組織診や細胞診をX線透視下で行う場合,Cアームなどによる多方向透視により3次元情報を得て病変部位に組織または細胞を採取する器具を誘導する.この際に,一見病変部位に誘導できているようで実際には到達していない場合がある.
CT透視下で行う場合,CTの原理から,採取器具が体軸方向に少しずれていても同一断面上に描写されるため,一見ヒットしているかにみえる.すなわち,末梢肺病変に対して,胸腔鏡または開胸の肺生検を除く従来の肺生検を行い,その結果が非特異的所見であった場合の判断が困難となっている.

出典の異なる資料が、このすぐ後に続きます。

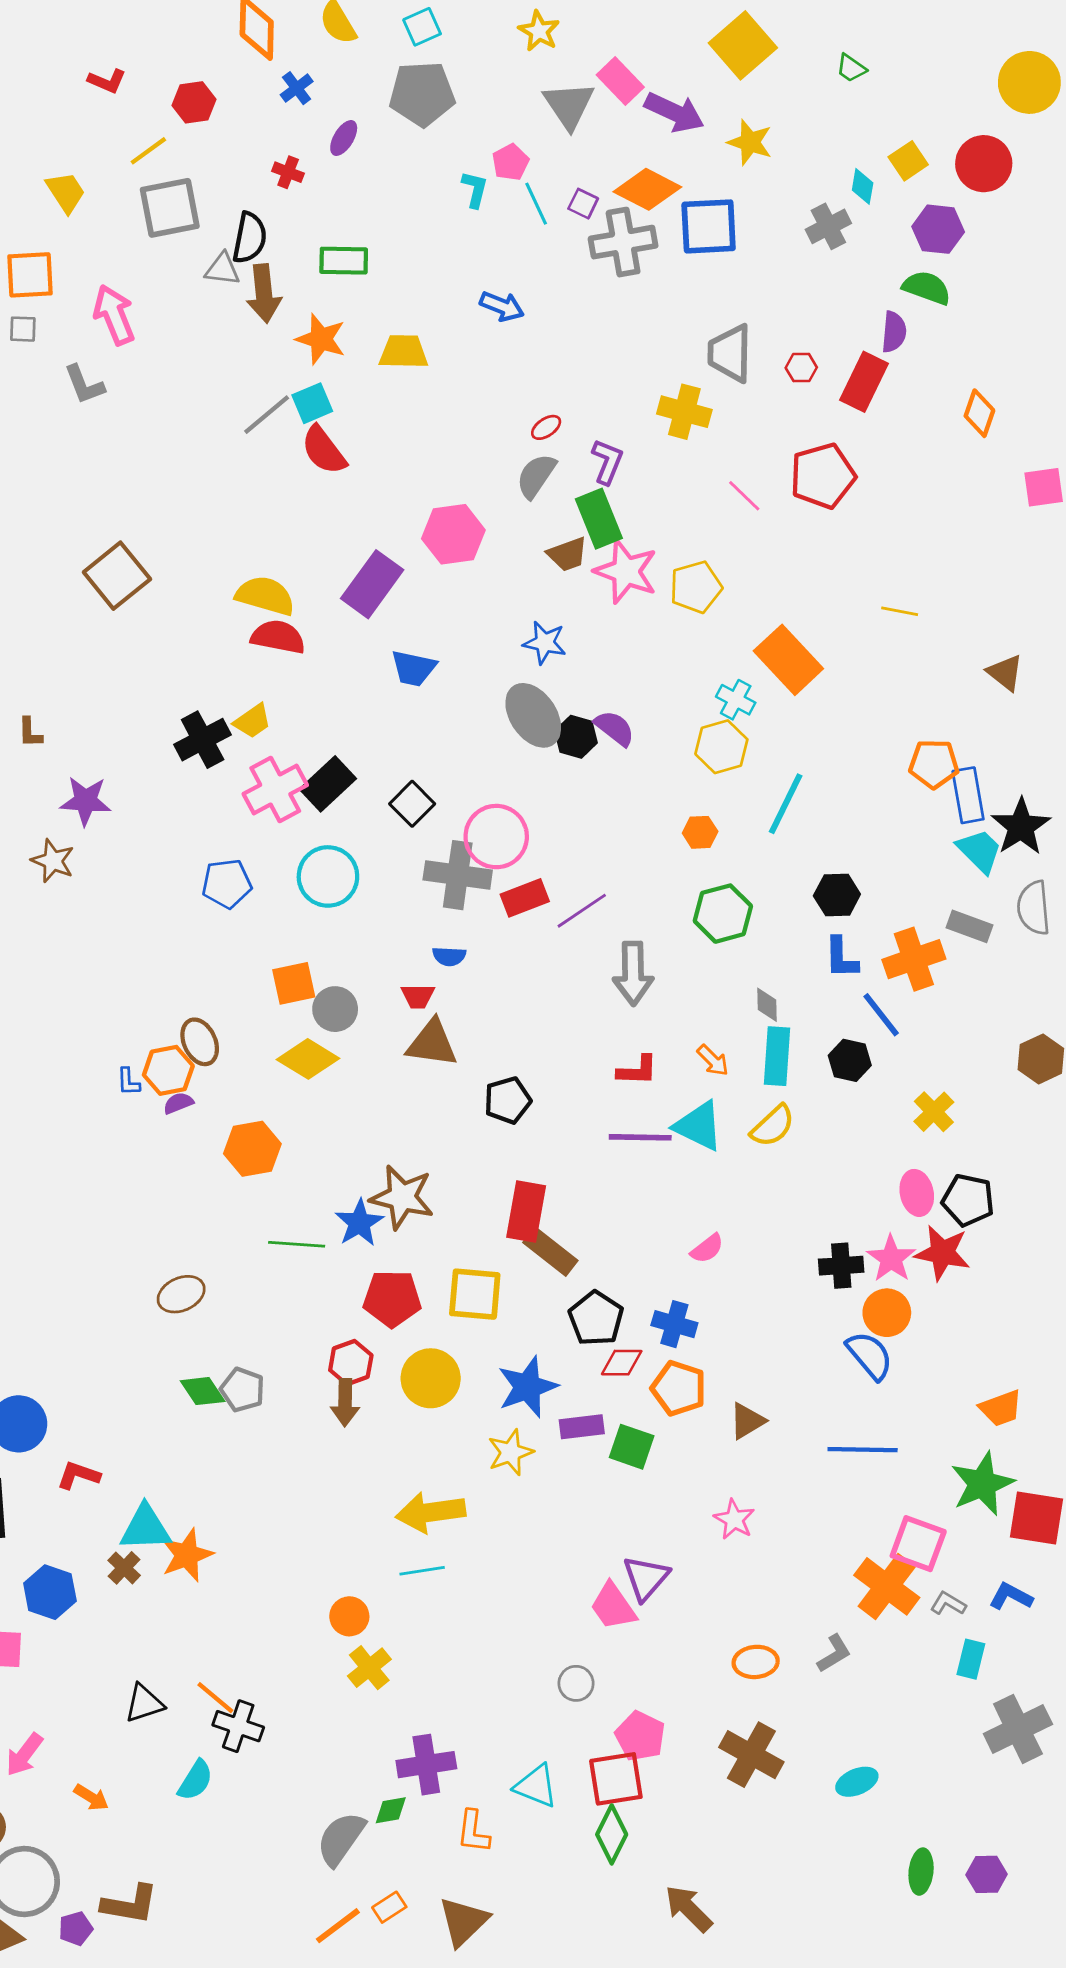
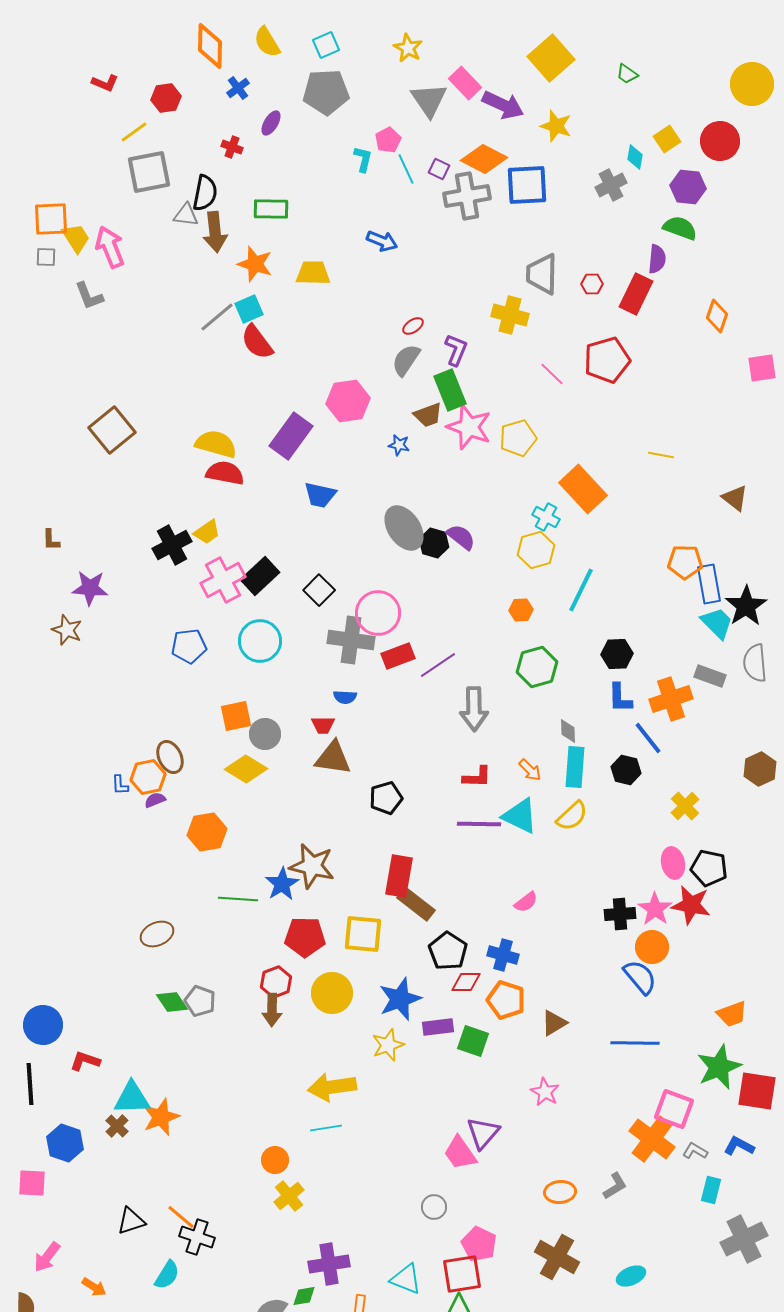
yellow trapezoid: (66, 192) -> (76, 238), moved
blue star: (545, 643) -> (399, 445), moved, size x0.7

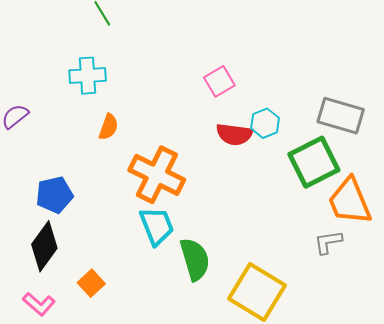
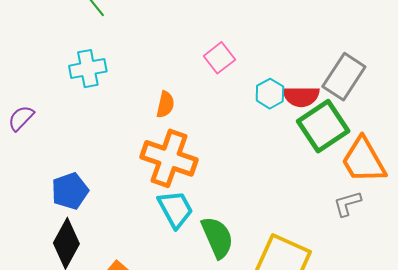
gray rectangle: (341, 116) -> (344, 77), turned -66
orange semicircle: (109, 127) -> (165, 104), moved
red semicircle: (234, 134) -> (301, 96), moved

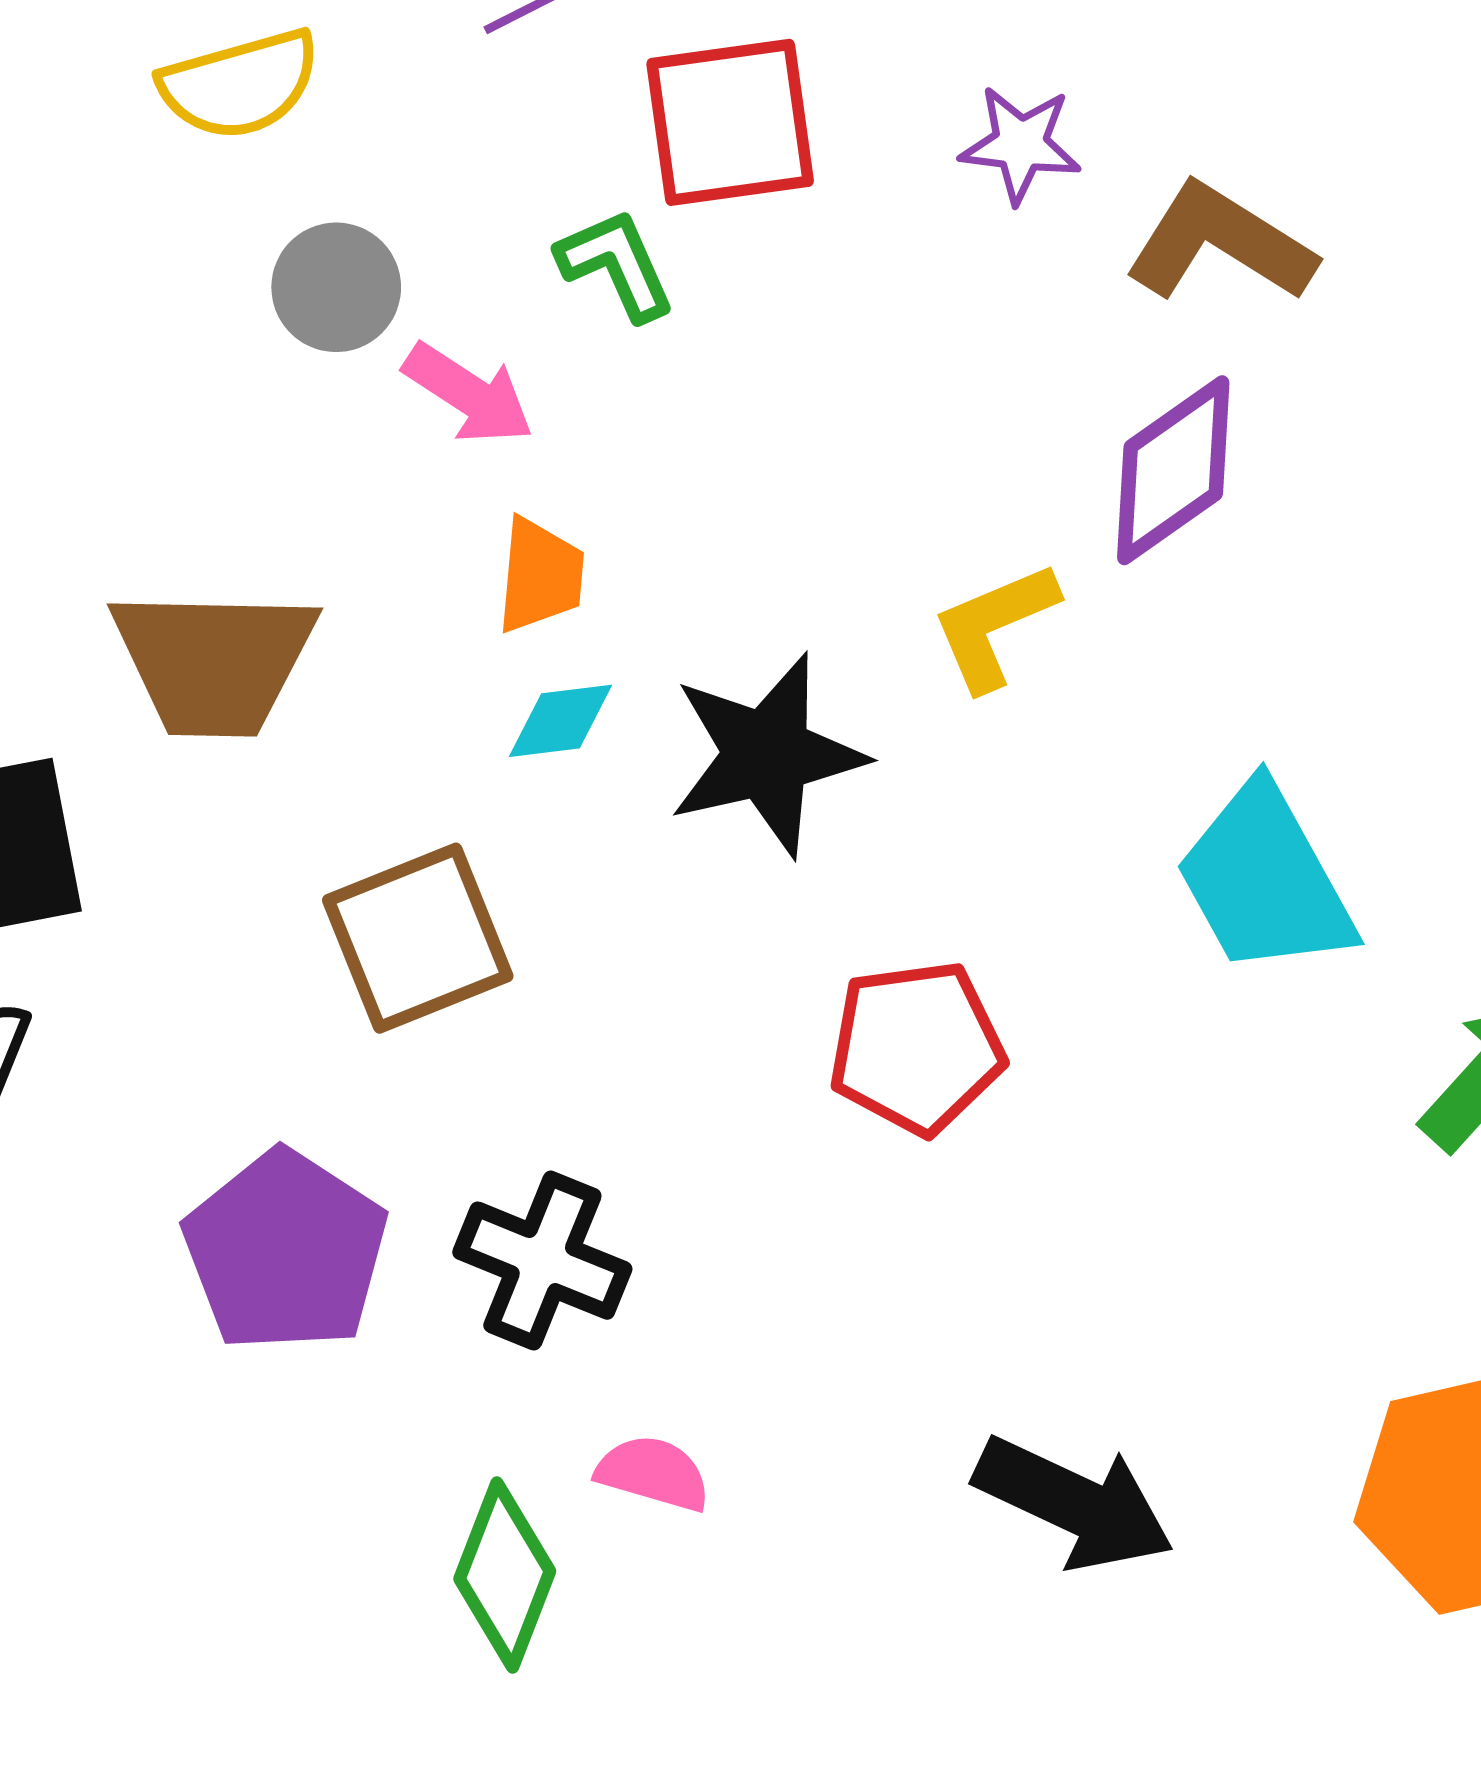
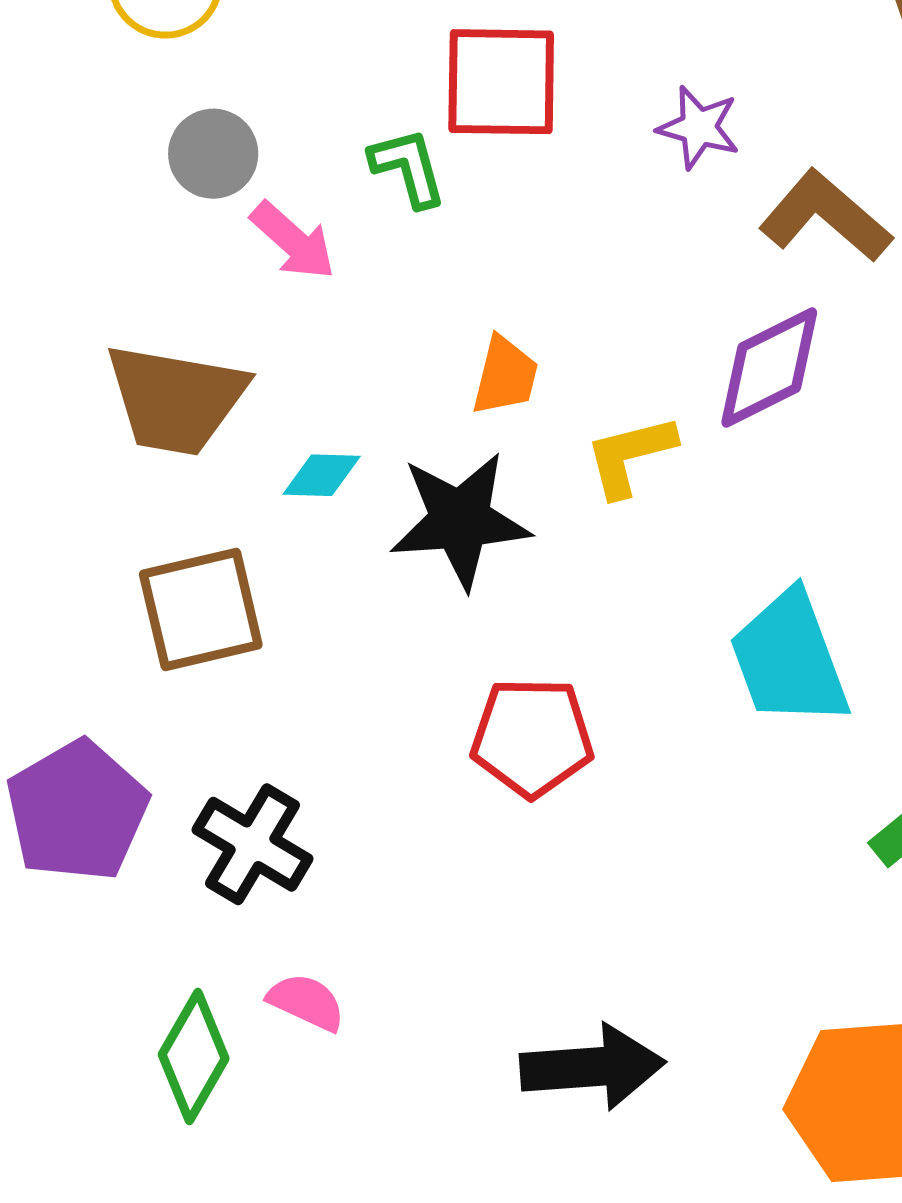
orange trapezoid: (540, 576) -> (505, 376), moved
brown trapezoid: (214, 661) -> (176, 399), moved
black arrow: (1074, 1503) -> (592, 1067), turned -38

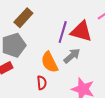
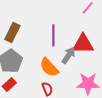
red triangle: (81, 31) -> (83, 44), moved

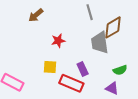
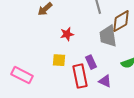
red rectangle: (71, 83) -> (80, 76), turned 55
purple triangle: (112, 88) -> (105, 81), moved

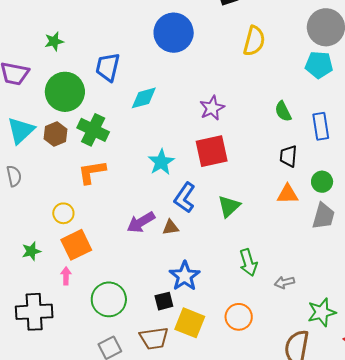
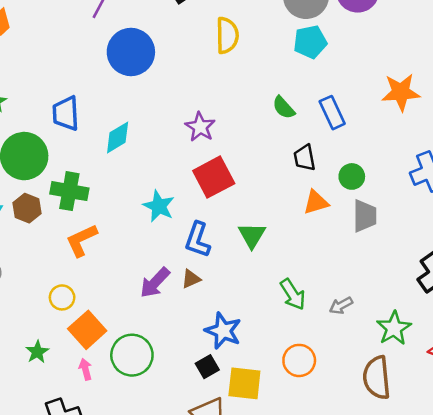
green circle: (109, 299) -> (132, 355), moved

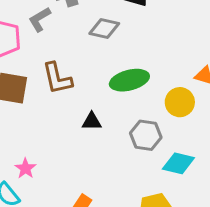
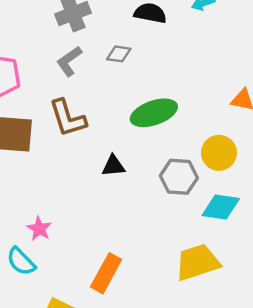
gray L-shape: (40, 19) -> (69, 61), moved
gray diamond: (104, 29) -> (119, 54), size x0.7
yellow circle: (180, 102) -> (219, 153), moved

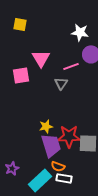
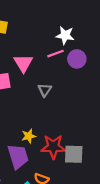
pink line: (71, 66) -> (55, 54), moved
purple trapezoid: (51, 145) -> (18, 156), moved

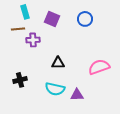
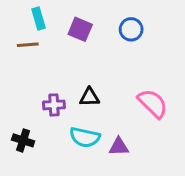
purple cross: (33, 40) -> (54, 105), moved
pink semicircle: (99, 67) -> (153, 103), turned 65
black cross: (20, 80) -> (23, 140), moved, turned 32

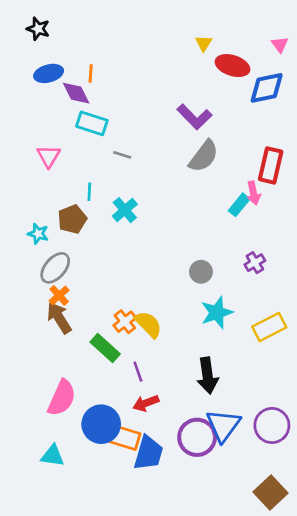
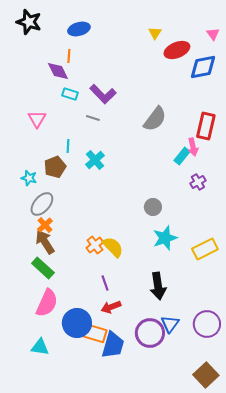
black star: (38, 29) -> (29, 22), size x1.4
red ellipse: (233, 66) -> (177, 50), turned -40
blue ellipse: (49, 73) -> (79, 29), moved
purple L-shape: (194, 117) -> (103, 94), moved
cyan rectangle: (92, 123) -> (70, 94), size x0.7
purple cross: (255, 263) -> (198, 182), moved
green rectangle: (105, 348) -> (43, 268), moved
blue triangle: (223, 425) -> (170, 324), size x0.7

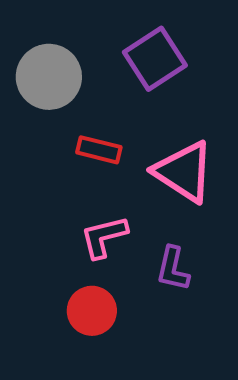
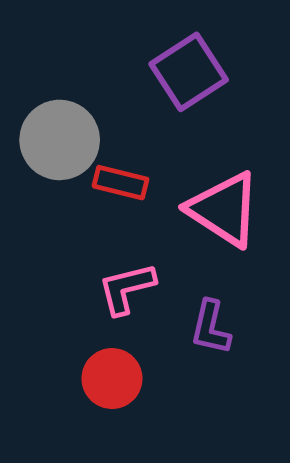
gray circle: (49, 77) -> (60, 140), moved

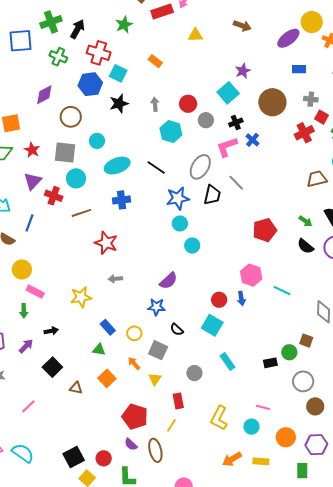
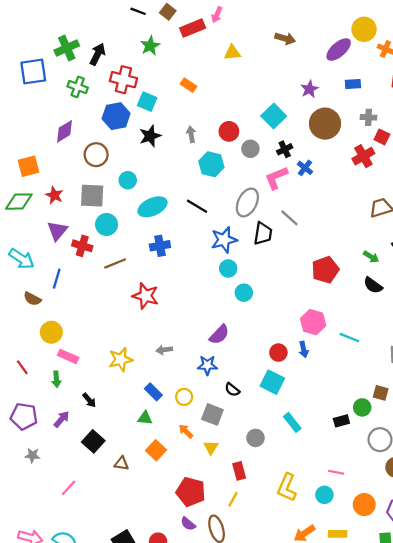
purple star: (243, 71) -> (309, 89), moved
gray arrow: (115, 279) -> (164, 350), moved
black arrow: (51, 331) -> (89, 400), turned 64

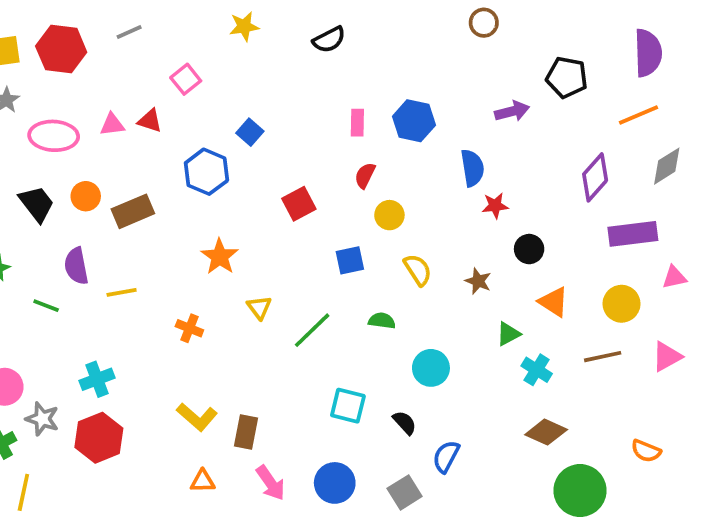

気管支肺胞洗浄では,病変の推定は行われるが,確定診断は困難なことが多い.内視鏡的に病巣を観察できる中心型の病変では,末梢肺病変に比べて診断率が高い.これは,X線所見に比べ内視鏡所見では色情報が加わること,重なりなどによる人工的所見が少ないこと,直視下に病変部位から診断材料を採取することが可能なことに起因すると考えられる.気管支内視鏡の細径化が進み1),末梢気管支の観察が可能な内視鏡(極細径気管支内視鏡)が市販されるようになった.これを利用することにより中心型肺病変と遜色のない診断率を末梢肺病変に対しても期待できる.実際に,末梢肺病変の診断に有効であるとの報告もある2).しかし,細径内視鏡を応用した検査および処置はまだ一般的とはいえない.本稿では,極細径内視鏡を利用した末梢肺病変の解析について述べる.